Monday, November 7, 2011

Therapy

So, after the MRI, I reported to an orthopedic doctor.  He said he believed it would be best for me to go to physical therapy for a bit to speed up the healing in my calf.  Evidently the tear in my muscle is not severe, but weeks of rest at the minimum is the only way to reverse the damage I have done now.  And rest plus therapy means I am back on the treadmill that much faster.

And as I honestly miss the luxury of running out my stress, I am willing to put in the work.  I reported to therapy last week early on a Wednesday morning.  My therapist is little, blonde, adorable.  Conveniently she forgets to count my reps on exercises, so often if I am not counting for us, I do more than she prescribes.  Though something tells me that she would not consider that a bad thing. 

I am building the heck out of my right leg, so at times I will do the exercises on the left as well.  I certainly don't want to have my right leg to look and feel awesome and be lopsided on the left because I was too lazy to work it, too. 

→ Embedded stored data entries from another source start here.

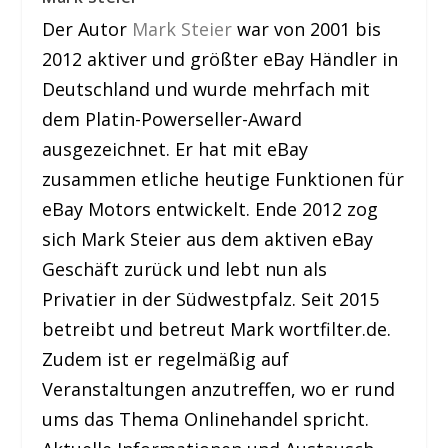
Der Autor
Mark Steier
war von 2001 bis
2012 aktiver und größter eBay Händler in
Deutschland und wurde mehrfach mit
dem Platin-Powerseller-Award
ausgezeichnet. Er hat mit eBay
zusammen etliche heutige Funktionen für
eBay Motors entwickelt. Ende 2012 zog
sich Mark Steier aus dem aktiven eBay
Geschäft zurück und lebt nun als
Privatier in der Südwestpfalz. Seit 2015
betreibt und betreut Mark wortfilter.de.
Zudem ist er regelmäßig auf
Veranstaltungen anzutreffen, wo er rund
ums das Thema Onlinehandel spricht.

In addition to the deep stretches and heel raises, I also get an ultrasound treatment and an ice massage.  The ultrasound is no biggie.  The jelly is a little cold, but it actually feels pretty good.  The ice massage...that's different.  They have frozen water in a styrofoam cup and the therapist holds the cup so that the ice is on the affected body part and rubs the ice all over.  You go through several stages...severe cold (and I mean COLD, people), burning from the cold and numbness.  It takes about 6 minutes to get to numb.  And it's a long six minutes, I can tell you.  But you feel as though you have accomplished something by hanging in for that long. 

Then comes the kineseotape.  It doesn't hurt or anything, but I find that my leg doesn't dig stuff being stuck to it.  The tape keeps coming up long before it's supposed to.  Sigh. 

So, I have at least another week and a half before I bid adieu to my new friends at therapy.  If it weren't for the traffic and construction, I believe I would want to continue to go to therapy long after my prescribed sessions are over.  But as it adds to my already full plate pretty significantly, I am eager for the day I am back on the treadmill in the mornings instead of preparing myself for my ice massage.